Jason Marks Law

New Mexico Medical Cannabis Program Administrative Rule Changes





Kurple Magazine asked me to summarize what patients should know about the new Department of Health medical cannabis regulation that went into effect on February 27, 2014.   The information that follows is not presented on behalf of, or endorsed by any of my specific clients, and is also not intended as legal advice to readers for their specific situations, or even legal advice generally.

 Chronic Pain Certifications:  It will be easier and less expensive for chronic pain patients to become registered and renew their registrations.   With the new rules, certification for chronic pain only requires one physician, instead of the two that used to be needed.  And, while the initial certifying doctor needs to be a specialist in pain management or a specialist in the underlying disease, renewals for patients with chronic can now be certified by a primary care physician.  

 Adequate Supply as a Purchase Limit:  Since the start of the New Mexico medical cannabis program “adequate supply” was simply the amount of medicine that could be legally possessed by a patient under state law at any one time – six ounces - based on a three-month usage.   Under the new rules, adequate supply is both a possession and a purchase/sales limitation.  The quantity has been increased to 230 “units,” which is equivalent to 230 grams (~ 8 oz.) of dried cannabis.  Extracts and edibles will also count towards the 230 units, with 200 mg. of THC in an extract or edible counting as one unit.  (The typical edible will count as 1 unit or less; for example, a chocolate bar with 100 mg.

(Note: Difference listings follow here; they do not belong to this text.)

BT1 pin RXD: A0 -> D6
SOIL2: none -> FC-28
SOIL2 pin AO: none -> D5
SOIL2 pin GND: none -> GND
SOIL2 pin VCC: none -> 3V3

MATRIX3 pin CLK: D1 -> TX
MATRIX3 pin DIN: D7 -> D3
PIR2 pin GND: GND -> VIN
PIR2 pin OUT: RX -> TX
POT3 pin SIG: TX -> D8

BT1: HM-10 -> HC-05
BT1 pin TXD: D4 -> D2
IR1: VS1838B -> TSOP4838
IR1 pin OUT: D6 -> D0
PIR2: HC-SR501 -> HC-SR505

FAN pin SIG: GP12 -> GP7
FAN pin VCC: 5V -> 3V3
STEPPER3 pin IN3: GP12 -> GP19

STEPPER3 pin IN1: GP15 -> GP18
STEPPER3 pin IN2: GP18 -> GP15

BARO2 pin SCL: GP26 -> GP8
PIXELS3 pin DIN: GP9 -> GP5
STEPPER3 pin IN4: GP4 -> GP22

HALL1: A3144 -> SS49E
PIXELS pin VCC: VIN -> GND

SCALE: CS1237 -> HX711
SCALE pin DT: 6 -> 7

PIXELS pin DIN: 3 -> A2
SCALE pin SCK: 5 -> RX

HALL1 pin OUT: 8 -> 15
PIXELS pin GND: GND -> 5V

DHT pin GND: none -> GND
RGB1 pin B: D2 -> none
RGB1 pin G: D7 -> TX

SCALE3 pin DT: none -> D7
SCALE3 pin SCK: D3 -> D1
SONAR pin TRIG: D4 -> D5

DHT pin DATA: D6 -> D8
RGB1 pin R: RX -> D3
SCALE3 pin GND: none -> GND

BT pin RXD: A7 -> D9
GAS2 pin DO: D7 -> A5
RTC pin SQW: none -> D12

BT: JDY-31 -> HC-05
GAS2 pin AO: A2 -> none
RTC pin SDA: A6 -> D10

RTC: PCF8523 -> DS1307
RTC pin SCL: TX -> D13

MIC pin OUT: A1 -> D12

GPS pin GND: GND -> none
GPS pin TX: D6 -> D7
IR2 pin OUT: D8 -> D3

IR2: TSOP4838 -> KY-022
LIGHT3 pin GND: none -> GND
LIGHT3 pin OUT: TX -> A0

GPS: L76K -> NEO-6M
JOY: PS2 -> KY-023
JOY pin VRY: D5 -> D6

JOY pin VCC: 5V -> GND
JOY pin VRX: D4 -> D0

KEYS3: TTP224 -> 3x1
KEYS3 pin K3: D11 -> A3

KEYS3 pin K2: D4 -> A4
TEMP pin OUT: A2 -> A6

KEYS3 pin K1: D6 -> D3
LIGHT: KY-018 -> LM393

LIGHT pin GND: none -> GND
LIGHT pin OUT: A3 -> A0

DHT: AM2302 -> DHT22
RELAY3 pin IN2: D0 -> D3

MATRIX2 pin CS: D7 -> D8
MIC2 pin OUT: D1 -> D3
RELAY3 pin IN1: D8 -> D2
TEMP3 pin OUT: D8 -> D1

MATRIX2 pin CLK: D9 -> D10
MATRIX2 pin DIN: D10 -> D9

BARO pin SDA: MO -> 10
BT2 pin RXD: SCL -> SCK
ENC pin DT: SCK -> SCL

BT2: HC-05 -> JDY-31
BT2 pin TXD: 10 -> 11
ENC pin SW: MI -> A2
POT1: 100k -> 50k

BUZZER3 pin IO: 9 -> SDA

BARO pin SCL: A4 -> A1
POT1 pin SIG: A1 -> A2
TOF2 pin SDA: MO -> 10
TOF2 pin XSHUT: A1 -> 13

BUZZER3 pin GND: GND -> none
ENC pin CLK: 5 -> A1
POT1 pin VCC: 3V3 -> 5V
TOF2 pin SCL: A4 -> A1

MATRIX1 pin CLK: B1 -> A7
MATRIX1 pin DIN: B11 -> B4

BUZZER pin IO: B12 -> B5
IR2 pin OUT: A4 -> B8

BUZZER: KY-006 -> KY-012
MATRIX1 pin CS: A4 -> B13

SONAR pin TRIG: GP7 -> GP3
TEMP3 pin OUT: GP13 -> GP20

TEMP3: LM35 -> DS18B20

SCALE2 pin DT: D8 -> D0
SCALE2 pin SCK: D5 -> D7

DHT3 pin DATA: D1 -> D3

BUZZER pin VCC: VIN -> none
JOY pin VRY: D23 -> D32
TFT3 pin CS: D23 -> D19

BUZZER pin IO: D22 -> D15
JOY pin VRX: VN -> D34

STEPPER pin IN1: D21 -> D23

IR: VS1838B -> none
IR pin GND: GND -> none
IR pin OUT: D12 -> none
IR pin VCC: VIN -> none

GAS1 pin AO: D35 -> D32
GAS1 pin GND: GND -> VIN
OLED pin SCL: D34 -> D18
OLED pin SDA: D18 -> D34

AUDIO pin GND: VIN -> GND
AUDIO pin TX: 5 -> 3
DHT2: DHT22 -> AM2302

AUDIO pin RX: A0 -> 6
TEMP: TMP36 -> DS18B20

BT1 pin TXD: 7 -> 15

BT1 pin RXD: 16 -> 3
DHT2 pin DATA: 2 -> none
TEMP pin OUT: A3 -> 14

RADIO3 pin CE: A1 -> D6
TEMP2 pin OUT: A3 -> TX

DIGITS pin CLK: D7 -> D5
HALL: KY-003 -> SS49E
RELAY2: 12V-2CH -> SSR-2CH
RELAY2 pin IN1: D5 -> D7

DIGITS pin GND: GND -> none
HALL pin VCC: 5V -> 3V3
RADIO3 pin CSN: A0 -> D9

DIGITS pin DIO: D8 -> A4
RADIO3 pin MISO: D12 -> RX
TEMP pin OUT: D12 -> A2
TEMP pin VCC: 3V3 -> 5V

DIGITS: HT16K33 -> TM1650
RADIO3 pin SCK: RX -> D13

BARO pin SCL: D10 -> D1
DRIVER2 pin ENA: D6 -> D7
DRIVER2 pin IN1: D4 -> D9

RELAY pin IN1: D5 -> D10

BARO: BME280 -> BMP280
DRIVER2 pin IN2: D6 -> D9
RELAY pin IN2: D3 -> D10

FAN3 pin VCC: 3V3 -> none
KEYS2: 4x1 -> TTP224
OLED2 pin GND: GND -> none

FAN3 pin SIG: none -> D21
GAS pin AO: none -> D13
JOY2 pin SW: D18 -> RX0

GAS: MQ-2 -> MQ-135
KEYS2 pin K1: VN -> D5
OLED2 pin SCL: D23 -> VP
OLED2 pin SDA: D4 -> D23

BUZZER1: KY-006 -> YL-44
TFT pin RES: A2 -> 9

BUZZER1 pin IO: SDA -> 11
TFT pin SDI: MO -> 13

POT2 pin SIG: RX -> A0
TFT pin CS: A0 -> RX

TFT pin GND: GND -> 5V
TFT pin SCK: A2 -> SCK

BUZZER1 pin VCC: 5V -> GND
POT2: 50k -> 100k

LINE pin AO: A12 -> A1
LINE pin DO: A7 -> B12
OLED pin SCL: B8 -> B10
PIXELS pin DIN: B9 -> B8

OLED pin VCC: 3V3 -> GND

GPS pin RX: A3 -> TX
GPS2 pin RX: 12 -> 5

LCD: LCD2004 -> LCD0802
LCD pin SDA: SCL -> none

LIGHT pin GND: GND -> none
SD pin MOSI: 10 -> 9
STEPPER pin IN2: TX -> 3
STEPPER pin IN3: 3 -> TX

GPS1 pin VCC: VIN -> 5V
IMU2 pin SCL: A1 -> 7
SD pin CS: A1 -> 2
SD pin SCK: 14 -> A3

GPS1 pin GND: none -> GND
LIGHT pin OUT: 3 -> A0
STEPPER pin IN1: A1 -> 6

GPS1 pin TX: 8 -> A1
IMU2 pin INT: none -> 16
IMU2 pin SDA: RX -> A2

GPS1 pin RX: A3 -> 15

THC content would count as 0.5 units.)   Producers are required to track sales and cut-off a patient if 230 units are reached in any rolling three-month period.  For now, producers will track their own sales by patient, but Department of Health plans to roll-out a centralized computer system at some point that will track each patient’s purchases across all producers.

 70% THC limit:  The new rules impose a cap of 70% on the THC content of any extract or concentrate.   High-quality/purity BHO, waxes and similar products that have potencies above 70% THC can no longer be sold to patients by producers.  It also means that a patient who possesses a higher-potency concentrate obtained from another source risks state law criminal prosecution.   Patients who use concentrates may considering applying for a medical exception and/or look for reformulated products at their producer that comply with the new rule.

 Medical Exceptions:  Patients who require quantities greater than 230 units of cannabis and cannabis-derived products every three months, and/or require concentrates above 70% THC potency for relief can apply for medical exceptions from the Department of Health.  The application for medical exception must include a signed statement by a medical practitioner explaining why the exception is medically necessary. 

 Labelling & Testing:   When the new rules are fully implemented, producers will be required to test all cannabis and cannabis-derived products offered for sale for THC and CBD content, microbiological contamination, mycotoxins, heavy metals, moisture content, and solvent residue (for products made using solvent extraction).    Producers will not be able to sell any batch of medicine that cannot pass the contaminant testing standards.  New labels will be lengthy, and give the results of testing and THC units, and identify the grower, and manufacturer, if any.   My understanding is that full implementation of the testing requirements will be delayed until there is sufficient testing laboratory capacity in the state.   

 PPLs:   There will now be a maximum of two personal production licenses issued per residence.

 Other Stuff:     Producers have been authorized to increase their plant counts (in return for higher license fees).  Expect to see more safe and legal supplies statewide, and alternatives to indoor-grown cannabis.  As a result of effective advocacy by patients, producers, and groups like DPA, many things the Department of Health had originally proposed, such as patient registration fees, reductions to the number of plants allowed to PPLs, and elimination of caregiver PPLs for minors were dropped before the publication of the final rules.   

 

You may have heard that the producers association (CPNM, Inc.) is challenging some of the final rules in court.   The appeal seeks a simplified patient registration/re-enrollment form and invalidation of other rules that restrict patient rights established in the Lynn and Erin Compassionate Use Act.   The appeal does challenge a small part of the testing rule: routine mycotoxin and heavy metal testing, on grounds that these specific tests are an unjustified expense in most circumstances.   The appeal does not object to the rules for routine testing of THC, CBD, microbiological (bacteria & mold), solvent residue, or moisture content, all of which enable consumers to be informed and safe.